Hacker News new | ask | show | jobs
by bigEnotation 783 days ago
I wonder what the break even point would be to just have switched to use JVM.
3 comments

Stripe tried switching lots of code to the JVM and it was a huge disaster. Unless you already have lots of small services with clean interfaces and their own data stores that can be incrementally switched, you spend far more time bending over backwards to keep two systems running (one with some limited parity with the other) in tandem.

The cost of running the system is almost never bottlenecked by the performance of the language itself, but rather the responsibilities of the system and cleanliness of the code. Plus, in the migration, you start incurring the cost of your Ruby code calling your JVM code (and vise versa; your systems are almost certainly not a DAG), which almost certainly has higher overhead than whatever speedup you'd get from running code in the JVM in the first place. And then you're sharing protobufs/thrift files/whatever between different languages and libraries of varying degrees of quality (good luck with those Ruby protobufs!).

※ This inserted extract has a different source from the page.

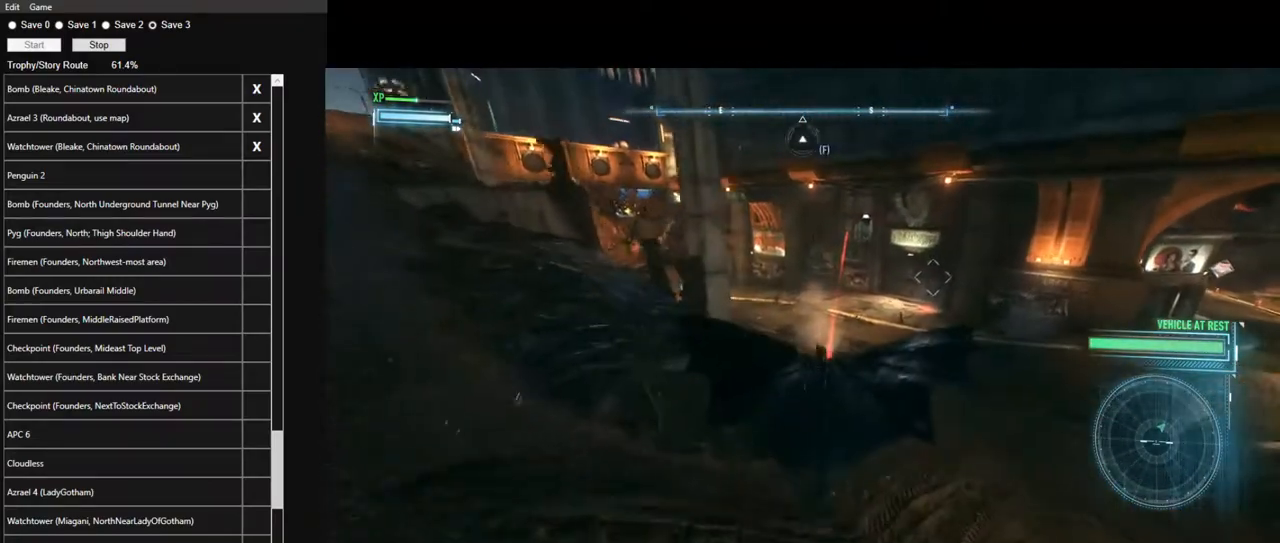
{"keys": ["space"], "mouse": [], "mouse_move": "still", "events": []}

Before you know it, writing a little tool to optimize your Ruby garbage collector sounds like a really great idea.

Stripe and Shopify are such polar opposites. Stripes profit per web request is super high. Shopify has to monetize infrastructure efficiency.
The problem is the "just switching" typically means a full rewrite and has a ton of logistic challenges. Are you gonna higher an entire second team? What happens to feature work on the current system? If you keep going full-throttle on features, you'll never catch up. If you stop developing features for a prolonged time, you are putting your entire business at risk.

Writing new services in Java might help, but still doesn't solve the main issue if your Rails app is a monolith. Breaking up the monolith might be a bad decision and is also super expensive and might even eat lots of the potential performance gains.

Rails on JRuby was a tenable proposition last I looked. Been a while though.
I believe TruffleRuby <https://github.com/oracle/truffleruby> is the state of the art for Ruby on the JVM, and <https://news.ycombinator.com/item?id=33503622> says that Mastodon works on it, so that's one data point. I haven't worked up the emotional energy to try to get GitLab to run on it
I was in a large org that did this for a while. It was extremely painful to be this far off the beaten path.

When you stay in the well trod C Ruby path, you benefit from the hordes of others who cleared the landlines before you. With JRuby, not so.

JRuby is far behind CRuby, so there are a lot of gems that you can't use, also there are not too many companies investing in JRuby itself, IMHO CRuby it's a safer bet.
Still around but it's significantly slower than stock Ruby.
To save VM instance costs (not disks)? Probably never.